En 1994 hubo algo más de 162 mil delitos en México (aumento de 18 por ciento con relación al año anterior). En 1995 hubo 218 mil (aumento de 34 por ciento). En 1996 hubo 248 mil delitos (aumento de 13 por ciento). En 1997 hubo 252 mil delitos (aumento de 1.38 por ciento).
Los expertos de la Agenda de Seguridad Pública atribuyen el aumento de los índices delictivos a la corrupción de las corporaciones policiacas y a que el gobierno actual no ha actuado contra las mafias y hermandades policiacas que regulan el crimen. Subrayan también el hecho de que el gobierno ha tendido a minimizar el problema, planteándolo como una cuestión técnica o dando respuestas legales sin tocar su meollo político, moral y presupuestal, esto es, el saneamiento radical de los cuerpos policiacos y la construcción de nuevos.
La distribución temporal de los datos delictivos apunta hacia otra causa menos tangible pero tan decisiva como las anteriores: la erupción de la violencia en el año de 1994 rompió un umbral que no ha sido restaurado. Los magnicidios de Colosio y Ruiz Massieu ese año y del cardenal Posadas el año anterior, así como la aparición de la violencia política y guerrillera en Chiapas, rasgaron el tejido de la seguridad pública y echaron sobre el país un mensaje de impunidad y tolerancia a la violencia que sigue produciendo delitos.

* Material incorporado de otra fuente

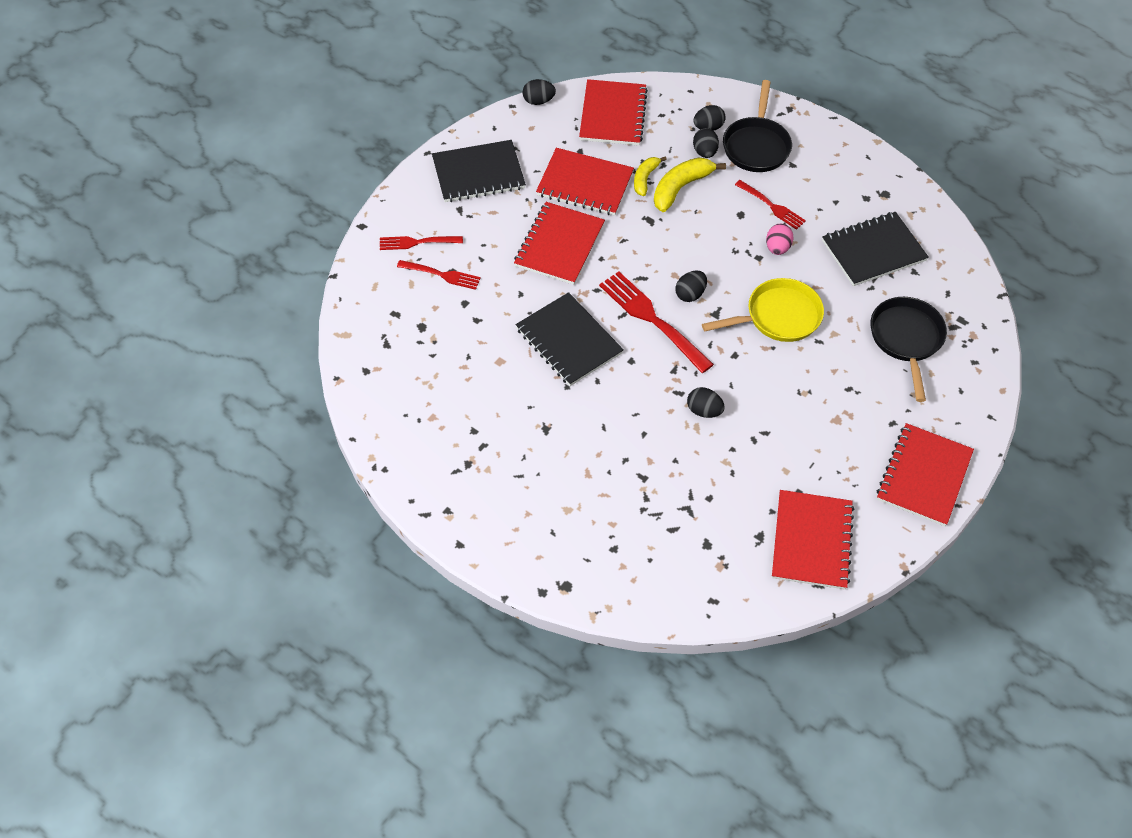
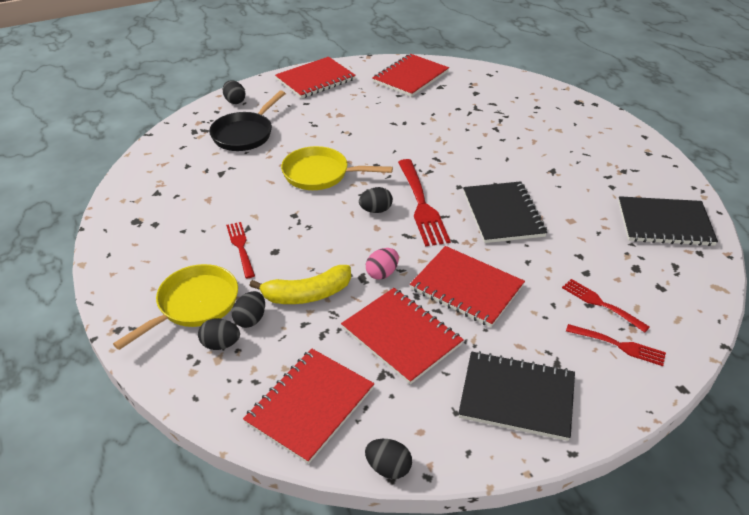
camera: 150 degrees left, 15 degrees down
(559, 245) = (466, 288): red notebook -> red notebook turned 75 degrees clockwise
(645, 179) = (335, 317): yellow banana -> none
(704, 411) = (426, 144): black egg -> black egg (235, 101)
(756, 146) = (194, 305): black pan -> yellow pan
(777, 248) = (271, 215): pink egg -> pink egg (382, 273)
(873, 251) = (199, 187): black notebook -> black notebook (664, 223)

Por ese umbral roto siguen saltando los sótanos del crimen a las primeras planas de los periódicos y los temores de la inseguridad al primer plano de la conciencia ciudadana. Los sótanos han salido a la superficie y sus figuras, siempre siniestras y a la vez magnéticas, crecen hasta ocupar los ojos y la imaginación de todos. Ese, el de la seguridad pública en entredicho y la irrupción de los sótanos a cielo abierto, es el problema político número uno de México, porque se refiere a la esencia del Estado. Medido en relación con su importancia, es también, por desgracia, uno de los menos atendidos por el gobierno y los ciudadanos. Por ese resquicio esencial pueden irse al caño todos los logros de nuestra incipiente democracia.